[Extracted page text data]
══════════════════════════════

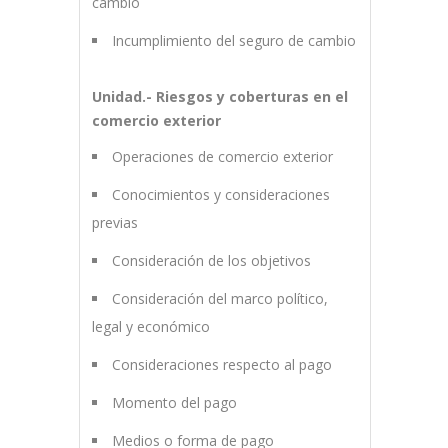
cambio
Incumplimiento del seguro de cambio
Unidad.- Riesgos y coberturas en el
comercio exterior
Operaciones de comercio exterior
Conocimientos y consideraciones
previas
Consideración de los objetivos
Consideración del marco político,
legal y económico
Consideraciones respecto al pago
Momento del pago
Medios o forma de pago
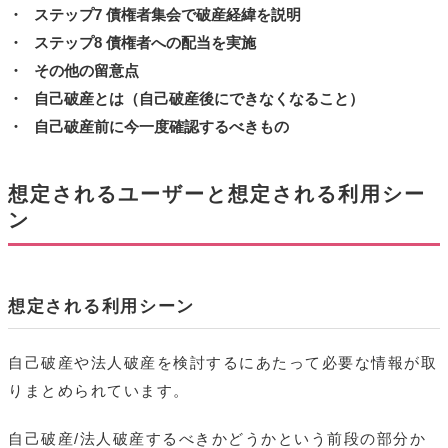
ステップ7 債権者集会で破産経緯を説明
ステップ8 債権者への配当を実施
その他の留意点
自己破産とは（自己破産後にできなくなること）
自己破産前に今一度確認するべきもの
想定されるユーザーと想定される利用シー
ン
想定される利用シーン
自己破産や法人破産を検討するにあたって必要な情報が取
りまとめられています。
自己破産/法人破産するべきかどうかという前段の部分か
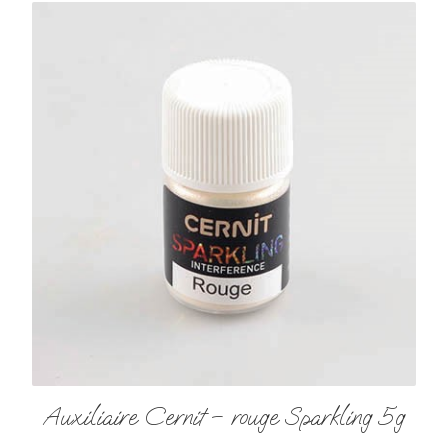
Auxiliaire Cernit – rouge Sparkling 5g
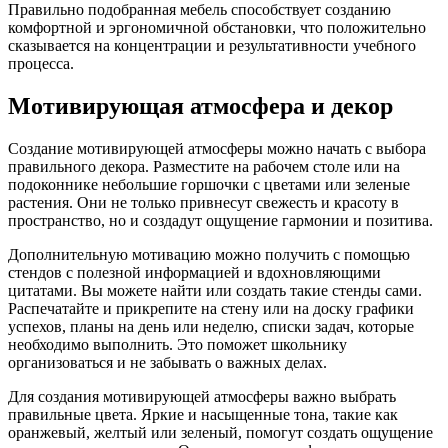
Правильно подобранная мебель способствует созданию
комфортной и эргономичной обстановки, что положительно
сказывается на концентрации и результативности учебного
процесса.
Мотивирующая атмосфера и декор
Создание мотивирующей атмосферы можно начать с выбора
правильного декора. Разместите на рабочем столе или на
подоконнике небольшие горшочки с цветами или зеленые
растения. Они не только привнесут свежесть и красоту в
пространство, но и создадут ощущение гармонии и позитива.
Дополнительную мотивацию можно получить с помощью
стендов с полезной информацией и вдохновляющими
цитатами. Вы можете найти или создать такие стенды сами.
Распечатайте и прикрепите на стену или на доску графики
успехов, планы на день или неделю, списки задач, которые
необходимо выполнить. Это поможет школьнику
организоваться и не забывать о важных делах.
Для создания мотивирующей атмосферы важно выбрать
правильные цвета. Яркие и насыщенные тона, такие как
оранжевый, желтый или зеленый, помогут создать ощущение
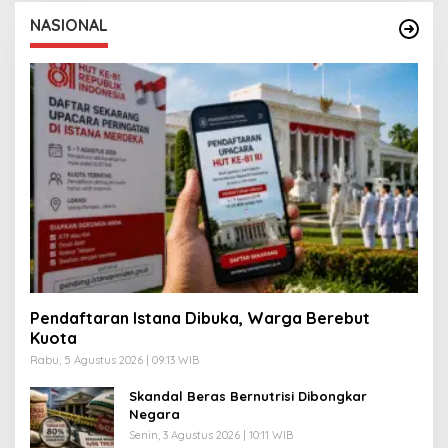
NASIONAL
Pendaftaran Istana Dibuka, Warga Berebut
Kuota
Rabu, 5 Agustus 2026 | 09:13 WIB
Skandal Beras Bernutrisi Dibongkar
Negara
Senin, 3 Agustus 2026 | 10:11 WIB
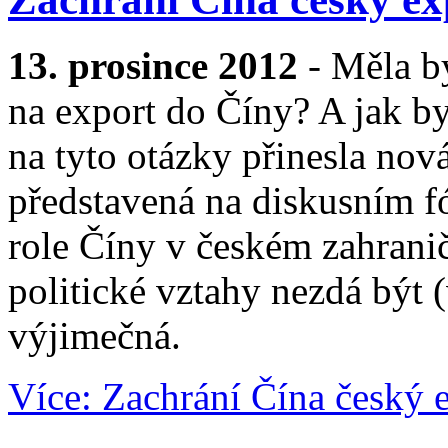
13. prosince 2012
- Měla by
na export do Číny? A jak 
na tyto otázky přinesla nov
představená na diskusním f
role Číny v českém zahrani
politické vztahy nezdá být (
výjimečná.
Více: Zachrání Čína český 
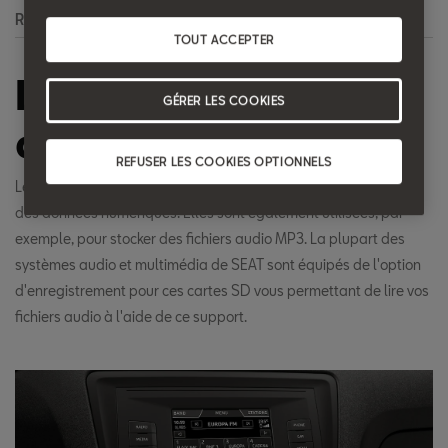
Recherche
TOUT ACCEPTER
Logement de la
GÉRER LES COOKIES
carte SD
REFUSER LES COOKIES OPTIONNELS
Les cartes SD sont utilisées par divers appareils pour stocker
des données numériques. Elles sont également utilisées, par
exemple, pour stocker des fichiers audio MP3. La plupart des
systèmes audio et multimédia de SEAT sont équipés de l'option
d'enregistrement pour ces cartes SD vous permettant de lire vos
fichiers audio à l'aide de ce support.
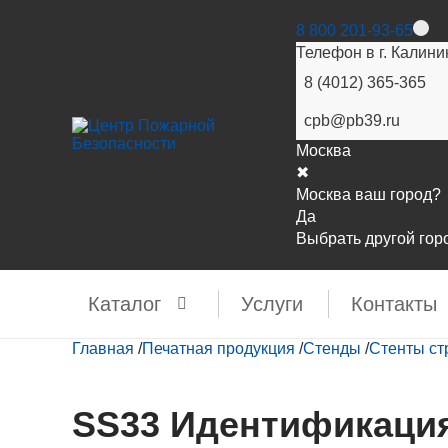
8 800 201-93-65
Телефон в г. Калини
8 (4012) 365-365
cpb@pb39.ru
Москва
✖
Москва ваш город?
Да
Выбрать другой гор
Каталог
Услуги
Контакты
Главная
/
Печатная продукция
/
Стенды
/
Стенты ст
SS33 Идентификация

══════════════════════════════

◆ **PROBLEM**: Your reply should consist of the data, transcribed exactly, and should hold no pictures.

◆ **ANSWER**:
cambio
Incumplimiento del seguro de cambio
Unidad.- Riesgos y coberturas en el
comercio exterior
Operaciones de comercio exterior
Conocimientos y consideraciones
previas
Consideración de los objetivos
Consideración del marco político,
legal y económico
Consideraciones respecto al pago
Momento del pago
Medios o forma de pago
ステップ7 債権者集会で破産経緯を説明
ステップ8 債権者への配当を実施
その他の留意点
自己破産とは（自己破産後にできなくなること）
自己破産前に今一度確認するべきもの
想定されるユーザーと想定される利用シー
ン
想定される利用シーン
自己破産や法人破産を検討するにあたって必要な情報が取
りまとめられています。
自己破産/法人破産するべきかどうかという前段の部分か
Auxiliaire Cernit – rouge Sparkling 5g
Правильно подобранная мебель способствует созданию
комфортной и эргономичной обстановки, что положительно
сказывается на концентрации и результативности учебного
процесса.
Мотивирующая атмосфера и декор
Создание мотивирующей атмосферы можно начать с выбора
правильного декора. Разместите на рабочем столе или на
подоконнике небольшие горшочки с цветами или зеленые
растения. Они не только привнесут свежесть и красоту в
пространство, но и создадут ощущение гармонии и позитива.
Дополнительную мотивацию можно получить с помощью
стендов с полезной информацией и вдохновляющими
цитатами. Вы можете найти или создать такие стенды сами.
Распечатайте и прикрепите на стену или на доску графики
успехов, планы на день или неделю, списки задач, которые
необходимо выполнить. Это поможет школьнику
организоваться и не забывать о важных делах.
Для создания мотивирующей атмосферы важно выбрать
правильные цвета. Яркие и насыщенные тона, такие как
оранжевый, желтый или зеленый, помогут создать ощущение
NASIONAL
Pendaftaran Istana Dibuka, Warga Berebut
Kuota
Rabu, 5 Agustus 2026 | 09:13 WIB
Skandal Beras Bernutrisi Dibongkar
Negara
Senin, 3 Agustus 2026 | 10:11 WIB
13. prosince 2012
- Měla by
na export do Číny? A jak 
na tyto otázky přinesla nov
představená na diskusním f
role Číny v českém zahrani
politické vztahy nezdá být (
výjimečná.
Více: Zachrání Čína český 
Recherche
TOUT ACCEPTER
Logement de la
GÉRER LES COOKIES
carte SD
REFUSER LES COOKIES OPTIONNELS
Les cartes SD sont utilisées par divers appareils pour stocker
des données numériques. Elles sont également utilisées, par
exemple, pour stocker des fichiers audio MP3. La plupart des
systèmes audio et multimédia de SEAT sont équipés de l'option
d'enregistrement pour ces cartes SD vous permettant de lire vos
fichiers audio à l'aide de ce support.
8 800 201-93-65
Телефон в г. Калини
8 (4012) 365-365
cpb@pb39.ru
Москва
✖
Москва ваш город?
Да
Выбрать другой гор
Каталог
Услуги
Контакты
Главная
/
Печатная продукция
/
Стенды
/
Стенты ст
SS33 Идентификация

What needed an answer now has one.